> [TASK DIRECTIONS]:
Reproduce the records word for word, from the start of the records through the line that contains "Vanderbilt Educators: Educators -> Questions", including that line.

[Stored data]
==================================================

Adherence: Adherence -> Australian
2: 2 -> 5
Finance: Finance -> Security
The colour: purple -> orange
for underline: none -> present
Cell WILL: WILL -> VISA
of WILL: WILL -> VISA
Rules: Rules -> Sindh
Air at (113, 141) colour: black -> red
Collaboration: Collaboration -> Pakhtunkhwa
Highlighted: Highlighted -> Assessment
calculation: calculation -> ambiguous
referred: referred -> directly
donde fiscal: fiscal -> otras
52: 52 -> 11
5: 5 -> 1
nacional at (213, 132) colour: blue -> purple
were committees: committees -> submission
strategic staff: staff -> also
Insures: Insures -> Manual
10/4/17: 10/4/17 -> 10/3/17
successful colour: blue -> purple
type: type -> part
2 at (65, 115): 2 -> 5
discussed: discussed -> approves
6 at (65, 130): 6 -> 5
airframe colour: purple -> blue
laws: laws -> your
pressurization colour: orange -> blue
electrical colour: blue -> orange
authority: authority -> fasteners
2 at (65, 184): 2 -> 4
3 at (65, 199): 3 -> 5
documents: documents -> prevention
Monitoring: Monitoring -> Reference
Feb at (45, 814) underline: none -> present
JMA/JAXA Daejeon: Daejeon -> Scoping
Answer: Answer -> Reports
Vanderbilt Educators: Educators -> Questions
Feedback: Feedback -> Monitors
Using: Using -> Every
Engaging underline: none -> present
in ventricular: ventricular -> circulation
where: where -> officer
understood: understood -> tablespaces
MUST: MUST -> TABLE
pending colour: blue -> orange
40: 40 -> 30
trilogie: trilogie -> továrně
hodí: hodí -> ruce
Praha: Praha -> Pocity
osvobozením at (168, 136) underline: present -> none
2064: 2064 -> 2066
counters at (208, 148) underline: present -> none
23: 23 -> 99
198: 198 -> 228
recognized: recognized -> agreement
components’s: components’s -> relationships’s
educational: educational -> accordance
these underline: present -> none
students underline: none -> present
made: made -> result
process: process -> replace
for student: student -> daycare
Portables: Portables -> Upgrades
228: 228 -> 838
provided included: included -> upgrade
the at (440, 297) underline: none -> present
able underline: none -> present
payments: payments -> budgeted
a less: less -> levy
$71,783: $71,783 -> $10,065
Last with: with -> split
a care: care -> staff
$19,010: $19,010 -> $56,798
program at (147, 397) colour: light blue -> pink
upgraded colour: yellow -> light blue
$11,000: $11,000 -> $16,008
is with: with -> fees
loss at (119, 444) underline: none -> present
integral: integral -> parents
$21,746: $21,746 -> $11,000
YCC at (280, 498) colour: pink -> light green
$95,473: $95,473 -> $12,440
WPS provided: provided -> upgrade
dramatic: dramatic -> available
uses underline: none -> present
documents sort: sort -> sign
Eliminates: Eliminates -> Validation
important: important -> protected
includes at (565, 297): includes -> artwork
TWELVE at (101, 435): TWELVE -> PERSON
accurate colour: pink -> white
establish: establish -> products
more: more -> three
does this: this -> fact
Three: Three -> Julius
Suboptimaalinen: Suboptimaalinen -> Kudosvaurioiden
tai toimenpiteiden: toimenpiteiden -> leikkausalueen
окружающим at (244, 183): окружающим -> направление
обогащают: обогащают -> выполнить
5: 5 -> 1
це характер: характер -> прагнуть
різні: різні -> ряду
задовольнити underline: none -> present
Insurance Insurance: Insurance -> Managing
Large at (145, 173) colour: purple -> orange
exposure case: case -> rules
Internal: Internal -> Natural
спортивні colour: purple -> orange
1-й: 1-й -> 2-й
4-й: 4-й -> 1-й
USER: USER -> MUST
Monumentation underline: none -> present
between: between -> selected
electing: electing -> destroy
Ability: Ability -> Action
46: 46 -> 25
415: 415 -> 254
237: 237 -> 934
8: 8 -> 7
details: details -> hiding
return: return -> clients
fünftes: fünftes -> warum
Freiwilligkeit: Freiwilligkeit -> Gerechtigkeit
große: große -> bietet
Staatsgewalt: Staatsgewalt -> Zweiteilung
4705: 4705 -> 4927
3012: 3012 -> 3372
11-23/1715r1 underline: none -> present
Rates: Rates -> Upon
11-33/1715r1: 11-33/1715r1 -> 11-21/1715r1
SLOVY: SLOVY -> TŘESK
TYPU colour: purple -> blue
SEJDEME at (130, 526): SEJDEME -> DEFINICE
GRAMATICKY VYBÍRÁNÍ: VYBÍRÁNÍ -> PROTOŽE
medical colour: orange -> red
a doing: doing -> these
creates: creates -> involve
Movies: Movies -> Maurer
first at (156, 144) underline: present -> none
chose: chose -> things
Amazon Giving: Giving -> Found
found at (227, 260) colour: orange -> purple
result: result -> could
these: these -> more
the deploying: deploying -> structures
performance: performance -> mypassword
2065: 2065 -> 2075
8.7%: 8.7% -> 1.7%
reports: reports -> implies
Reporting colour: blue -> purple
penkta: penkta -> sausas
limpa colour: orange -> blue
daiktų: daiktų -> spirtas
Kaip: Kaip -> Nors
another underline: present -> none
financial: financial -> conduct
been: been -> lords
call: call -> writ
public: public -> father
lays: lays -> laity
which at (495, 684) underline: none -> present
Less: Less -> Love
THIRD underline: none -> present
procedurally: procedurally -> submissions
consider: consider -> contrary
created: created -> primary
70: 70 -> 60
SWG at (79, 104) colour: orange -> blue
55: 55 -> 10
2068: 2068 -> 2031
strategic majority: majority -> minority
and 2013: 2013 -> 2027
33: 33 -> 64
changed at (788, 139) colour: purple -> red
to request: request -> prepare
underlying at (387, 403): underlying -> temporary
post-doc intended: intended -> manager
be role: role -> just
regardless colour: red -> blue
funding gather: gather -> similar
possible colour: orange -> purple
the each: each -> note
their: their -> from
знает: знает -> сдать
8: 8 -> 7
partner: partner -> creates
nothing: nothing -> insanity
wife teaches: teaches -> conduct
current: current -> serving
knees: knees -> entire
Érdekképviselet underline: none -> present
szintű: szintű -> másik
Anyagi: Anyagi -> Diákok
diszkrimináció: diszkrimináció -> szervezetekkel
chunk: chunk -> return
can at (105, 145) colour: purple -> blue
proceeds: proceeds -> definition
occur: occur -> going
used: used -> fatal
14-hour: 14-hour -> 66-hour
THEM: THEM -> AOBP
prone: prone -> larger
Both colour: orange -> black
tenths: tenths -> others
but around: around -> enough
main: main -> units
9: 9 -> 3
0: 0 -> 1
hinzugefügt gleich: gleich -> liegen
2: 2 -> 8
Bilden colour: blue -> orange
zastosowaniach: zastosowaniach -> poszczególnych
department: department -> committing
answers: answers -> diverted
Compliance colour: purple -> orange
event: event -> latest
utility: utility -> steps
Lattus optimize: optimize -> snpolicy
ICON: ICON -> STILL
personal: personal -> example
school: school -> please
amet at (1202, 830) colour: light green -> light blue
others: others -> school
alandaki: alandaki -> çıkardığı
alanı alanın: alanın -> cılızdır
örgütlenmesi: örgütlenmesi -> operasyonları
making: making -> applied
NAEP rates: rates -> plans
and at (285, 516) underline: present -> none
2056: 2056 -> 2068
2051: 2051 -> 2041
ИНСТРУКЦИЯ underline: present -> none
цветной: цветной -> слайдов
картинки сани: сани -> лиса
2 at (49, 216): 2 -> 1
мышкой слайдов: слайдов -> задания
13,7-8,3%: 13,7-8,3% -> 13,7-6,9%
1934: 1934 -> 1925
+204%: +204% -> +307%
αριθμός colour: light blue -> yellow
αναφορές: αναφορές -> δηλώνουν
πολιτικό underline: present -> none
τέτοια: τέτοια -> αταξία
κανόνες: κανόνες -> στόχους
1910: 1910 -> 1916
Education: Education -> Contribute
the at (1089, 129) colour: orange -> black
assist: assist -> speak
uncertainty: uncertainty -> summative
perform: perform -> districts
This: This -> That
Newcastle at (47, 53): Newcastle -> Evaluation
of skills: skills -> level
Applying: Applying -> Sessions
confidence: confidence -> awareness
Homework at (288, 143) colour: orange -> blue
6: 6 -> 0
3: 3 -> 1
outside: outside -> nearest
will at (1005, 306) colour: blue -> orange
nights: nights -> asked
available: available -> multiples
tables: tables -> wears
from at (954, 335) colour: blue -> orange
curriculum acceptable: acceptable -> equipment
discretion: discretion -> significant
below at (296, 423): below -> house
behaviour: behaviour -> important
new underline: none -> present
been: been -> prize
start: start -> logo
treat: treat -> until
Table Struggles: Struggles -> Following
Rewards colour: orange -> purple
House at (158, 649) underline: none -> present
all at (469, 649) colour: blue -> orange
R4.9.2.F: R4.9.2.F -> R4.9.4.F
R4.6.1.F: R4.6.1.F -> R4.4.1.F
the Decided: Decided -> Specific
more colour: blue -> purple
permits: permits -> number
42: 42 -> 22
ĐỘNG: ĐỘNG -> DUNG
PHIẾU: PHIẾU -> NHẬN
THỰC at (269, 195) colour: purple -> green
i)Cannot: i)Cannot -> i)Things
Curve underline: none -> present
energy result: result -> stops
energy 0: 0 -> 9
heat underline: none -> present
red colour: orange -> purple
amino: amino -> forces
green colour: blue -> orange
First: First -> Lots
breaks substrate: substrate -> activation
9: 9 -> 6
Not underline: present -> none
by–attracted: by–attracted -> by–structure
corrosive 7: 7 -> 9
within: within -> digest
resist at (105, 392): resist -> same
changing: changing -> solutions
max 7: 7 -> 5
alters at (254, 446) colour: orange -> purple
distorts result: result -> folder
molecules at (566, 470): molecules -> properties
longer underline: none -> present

==================================================

> [ANSWER IN FULL]:
Adherence: Adherence -> Australian
2: 2 -> 5
Finance: Finance -> Security
The colour: purple -> orange
for underline: none -> present
Cell WILL: WILL -> VISA
of WILL: WILL -> VISA
Rules: Rules -> Sindh
Air at (113, 141) colour: black -> red
Collaboration: Collaboration -> Pakhtunkhwa
Highlighted: Highlighted -> Assessment
calculation: calculation -> ambiguous
referred: referred -> directly
donde fiscal: fiscal -> otras
52: 52 -> 11
5: 5 -> 1
nacional at (213, 132) colour: blue -> purple
were committees: committees -> submission
strategic staff: staff -> also
Insures: Insures -> Manual
10/4/17: 10/4/17 -> 10/3/17
successful colour: blue -> purple
type: type -> part
2 at (65, 115): 2 -> 5
discussed: discussed -> approves
6 at (65, 130): 6 -> 5
airframe colour: purple -> blue
laws: laws -> your
pressurization colour: orange -> blue
electrical colour: blue -> orange
authority: authority -> fasteners
2 at (65, 184): 2 -> 4
3 at (65, 199): 3 -> 5
documents: documents -> prevention
Monitoring: Monitoring -> Reference
Feb at (45, 814) underline: none -> present
JMA/JAXA Daejeon: Daejeon -> Scoping
Answer: Answer -> Reports
Vanderbilt Educators: Educators -> Questions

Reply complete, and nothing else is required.